[Extracted records]
---------------

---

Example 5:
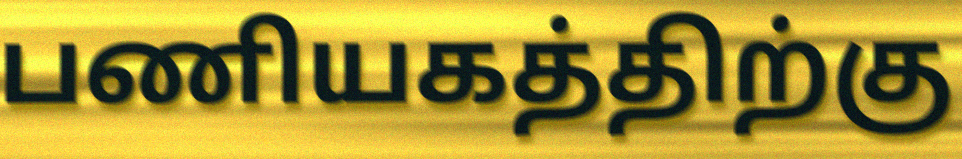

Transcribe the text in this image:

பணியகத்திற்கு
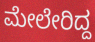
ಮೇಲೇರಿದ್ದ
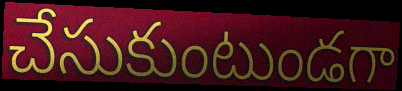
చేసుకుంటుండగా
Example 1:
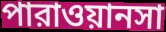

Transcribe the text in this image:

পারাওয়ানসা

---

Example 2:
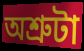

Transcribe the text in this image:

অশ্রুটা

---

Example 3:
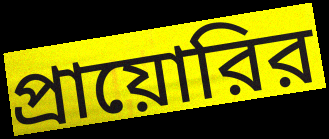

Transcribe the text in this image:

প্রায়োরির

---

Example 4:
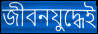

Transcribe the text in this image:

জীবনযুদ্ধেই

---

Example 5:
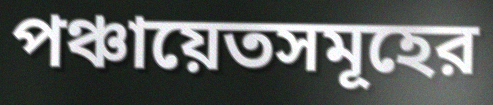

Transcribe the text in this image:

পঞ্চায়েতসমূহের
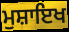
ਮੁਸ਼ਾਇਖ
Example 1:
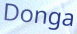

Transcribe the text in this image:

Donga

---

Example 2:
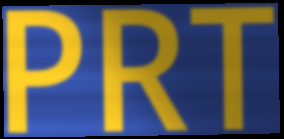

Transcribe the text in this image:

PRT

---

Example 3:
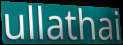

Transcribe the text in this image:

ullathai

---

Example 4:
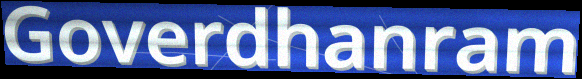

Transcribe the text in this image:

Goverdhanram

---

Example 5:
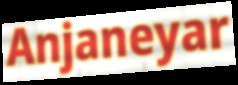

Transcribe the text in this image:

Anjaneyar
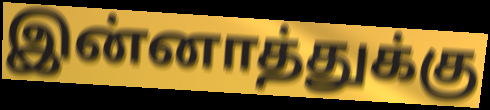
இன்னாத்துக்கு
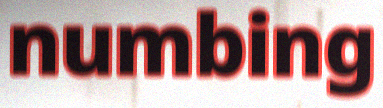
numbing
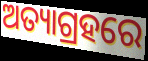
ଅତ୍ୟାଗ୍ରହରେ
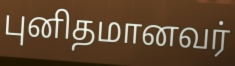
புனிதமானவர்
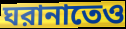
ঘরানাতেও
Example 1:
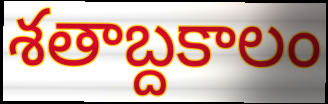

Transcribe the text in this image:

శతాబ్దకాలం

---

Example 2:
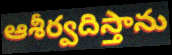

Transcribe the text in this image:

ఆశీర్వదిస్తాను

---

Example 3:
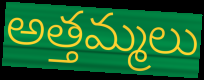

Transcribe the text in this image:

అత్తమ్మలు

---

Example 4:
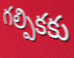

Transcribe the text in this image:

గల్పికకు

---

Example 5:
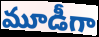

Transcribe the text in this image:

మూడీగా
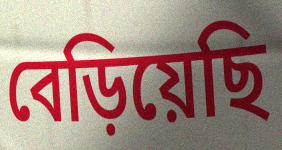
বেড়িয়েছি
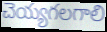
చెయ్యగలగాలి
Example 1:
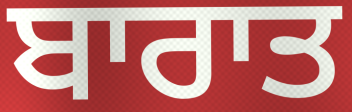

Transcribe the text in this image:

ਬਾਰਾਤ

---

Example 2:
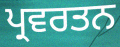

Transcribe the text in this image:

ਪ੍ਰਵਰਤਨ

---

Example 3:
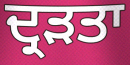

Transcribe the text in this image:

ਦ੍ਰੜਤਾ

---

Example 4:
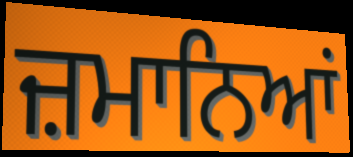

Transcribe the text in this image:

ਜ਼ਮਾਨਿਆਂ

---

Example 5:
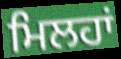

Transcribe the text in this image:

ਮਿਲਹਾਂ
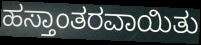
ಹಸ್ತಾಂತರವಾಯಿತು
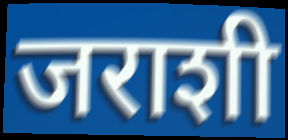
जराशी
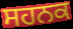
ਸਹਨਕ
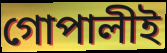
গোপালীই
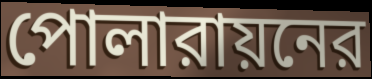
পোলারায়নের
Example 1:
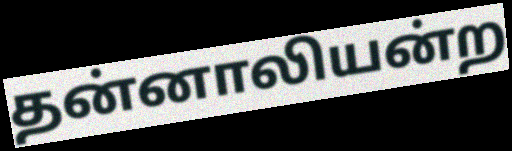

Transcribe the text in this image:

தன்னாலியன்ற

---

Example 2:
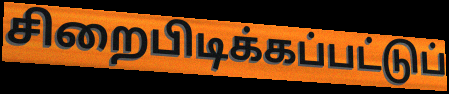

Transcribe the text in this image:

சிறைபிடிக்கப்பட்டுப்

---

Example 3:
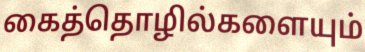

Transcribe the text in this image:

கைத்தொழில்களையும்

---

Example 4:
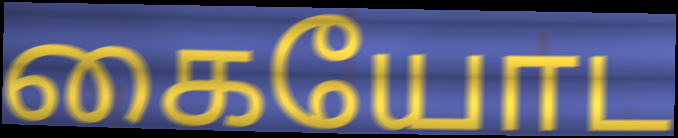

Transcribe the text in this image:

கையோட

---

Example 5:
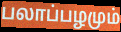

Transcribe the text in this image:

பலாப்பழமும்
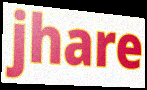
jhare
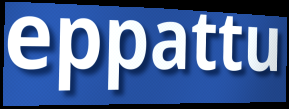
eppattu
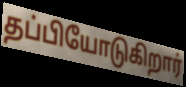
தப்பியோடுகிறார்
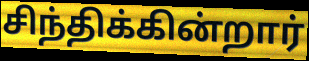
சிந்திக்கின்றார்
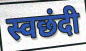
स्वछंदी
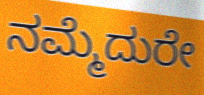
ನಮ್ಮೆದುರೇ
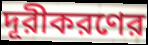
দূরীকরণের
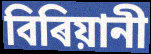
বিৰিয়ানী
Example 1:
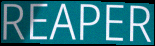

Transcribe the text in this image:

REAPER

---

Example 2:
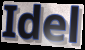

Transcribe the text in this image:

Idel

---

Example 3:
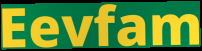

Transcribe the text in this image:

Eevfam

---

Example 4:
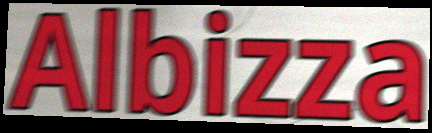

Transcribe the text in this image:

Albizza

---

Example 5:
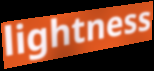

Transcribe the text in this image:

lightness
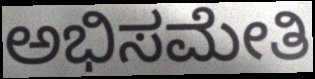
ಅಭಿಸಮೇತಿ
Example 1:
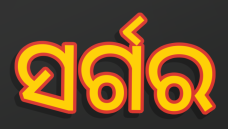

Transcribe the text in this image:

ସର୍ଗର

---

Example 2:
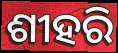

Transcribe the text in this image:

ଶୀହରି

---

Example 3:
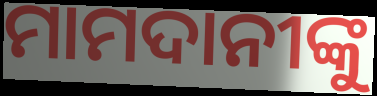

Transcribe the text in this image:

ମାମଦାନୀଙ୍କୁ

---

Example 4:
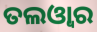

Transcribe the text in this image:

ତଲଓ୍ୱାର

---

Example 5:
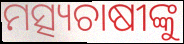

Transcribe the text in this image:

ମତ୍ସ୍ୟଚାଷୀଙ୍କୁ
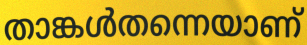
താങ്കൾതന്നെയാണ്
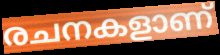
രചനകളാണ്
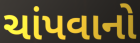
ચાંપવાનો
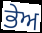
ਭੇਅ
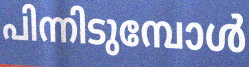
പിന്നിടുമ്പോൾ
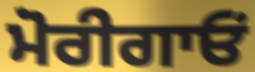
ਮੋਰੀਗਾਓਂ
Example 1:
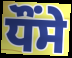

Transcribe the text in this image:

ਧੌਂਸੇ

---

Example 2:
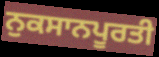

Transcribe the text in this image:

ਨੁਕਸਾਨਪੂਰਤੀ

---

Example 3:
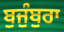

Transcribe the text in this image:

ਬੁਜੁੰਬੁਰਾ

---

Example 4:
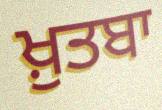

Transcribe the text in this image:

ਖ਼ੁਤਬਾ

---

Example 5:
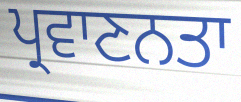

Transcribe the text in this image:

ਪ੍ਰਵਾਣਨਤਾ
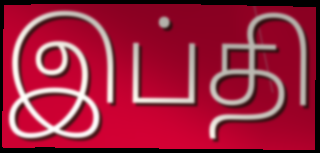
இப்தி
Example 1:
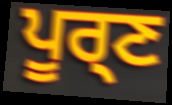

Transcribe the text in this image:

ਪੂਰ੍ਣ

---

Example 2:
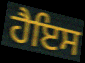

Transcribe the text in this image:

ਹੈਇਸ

---------------

Exercise brief: Leave out the pictures and transcribe the entries above exactly.

Response to this exercise:
---

Example 5:

Transcribe the text in this image:

பணியகத்திற்கு
ಮೇಲೇರಿದ್ದ
చేసుకుంటుండగా
Example 1:

Transcribe the text in this image:

পারাওয়ানসা

---

Example 2:

Transcribe the text in this image:

অশ্রুটা

---

Example 3:

Transcribe the text in this image:

প্রায়োরির

---

Example 4:

Transcribe the text in this image:

জীবনযুদ্ধেই

---

Example 5:

Transcribe the text in this image:

পঞ্চায়েতসমূহের
ਮੁਸ਼ਾਇਖ
Example 1:

Transcribe the text in this image:

Donga

---

Example 2:

Transcribe the text in this image:

PRT

---

Example 3:

Transcribe the text in this image:

ullathai

---

Example 4:

Transcribe the text in this image:

Goverdhanram

---

Example 5:

Transcribe the text in this image:

Anjaneyar
இன்னாத்துக்கு
numbing
ଅତ୍ୟାଗ୍ରହରେ
புனிதமானவர்
ঘরানাতেও
Example 1:

Transcribe the text in this image:

శతాబ్దకాలం

---

Example 2:

Transcribe the text in this image:

ఆశీర్వదిస్తాను

---

Example 3:

Transcribe the text in this image:

అత్తమ్మలు

---

Example 4:

Transcribe the text in this image:

గల్పికకు

---

Example 5:

Transcribe the text in this image:

మూడీగా
বেড়িয়েছি
చెయ్యగలగాలి
Example 1:

Transcribe the text in this image:

ਬਾਰਾਤ

---

Example 2:

Transcribe the text in this image:

ਪ੍ਰਵਰਤਨ

---

Example 3:

Transcribe the text in this image:

ਦ੍ਰੜਤਾ

---

Example 4:

Transcribe the text in this image:

ਜ਼ਮਾਨਿਆਂ

---

Example 5:

Transcribe the text in this image:

ਮਿਲਹਾਂ
ಹಸ್ತಾಂತರವಾಯಿತು
जराशी
ਸਹਨਕ
গোপালীই
পোলারায়নের
Example 1:

Transcribe the text in this image:

தன்னாலியன்ற

---

Example 2:

Transcribe the text in this image:

சிறைபிடிக்கப்பட்டுப்

---

Example 3:

Transcribe the text in this image:

கைத்தொழில்களையும்

---

Example 4:

Transcribe the text in this image:

கையோட

---

Example 5:

Transcribe the text in this image:

பலாப்பழமும்
jhare
eppattu
தப்பியோடுகிறார்
சிந்திக்கின்றார்
स्वछंदी
ನಮ್ಮೆದುರೇ
দূরীকরণের
বিৰিয়ানী
Example 1:

Transcribe the text in this image:

REAPER

---

Example 2:

Transcribe the text in this image:

Idel

---

Example 3:

Transcribe the text in this image:

Eevfam

---

Example 4:

Transcribe the text in this image:

Albizza

---

Example 5:

Transcribe the text in this image:

lightness
ಅಭಿಸಮೇತಿ
Example 1:

Transcribe the text in this image:

ସର୍ଗର

---

Example 2:

Transcribe the text in this image:

ଶୀହରି

---

Example 3:

Transcribe the text in this image:

ମାମଦାନୀଙ୍କୁ

---

Example 4:

Transcribe the text in this image:

ତଲଓ୍ୱାର

---

Example 5:

Transcribe the text in this image:

ମତ୍ସ୍ୟଚାଷୀଙ୍କୁ
താങ്കൾതന്നെയാണ്
രചനകളാണ്
ચાંપવાનો
ਭੇਅ
പിന്നിടുമ്പോൾ
ਮੋਰੀਗਾਓਂ
Example 1:

Transcribe the text in this image:

ਧੌਂਸੇ

---

Example 2:

Transcribe the text in this image:

ਨੁਕਸਾਨਪੂਰਤੀ

---

Example 3:

Transcribe the text in this image:

ਬੁਜੁੰਬੁਰਾ

---

Example 4:

Transcribe the text in this image:

ਖ਼ੁਤਬਾ

---

Example 5:

Transcribe the text in this image:

ਪ੍ਰਵਾਣਨਤਾ
இப்தி
Example 1:

Transcribe the text in this image:

ਪੂਰ੍ਣ

---

Example 2:

Transcribe the text in this image:

ਹੈਇਸ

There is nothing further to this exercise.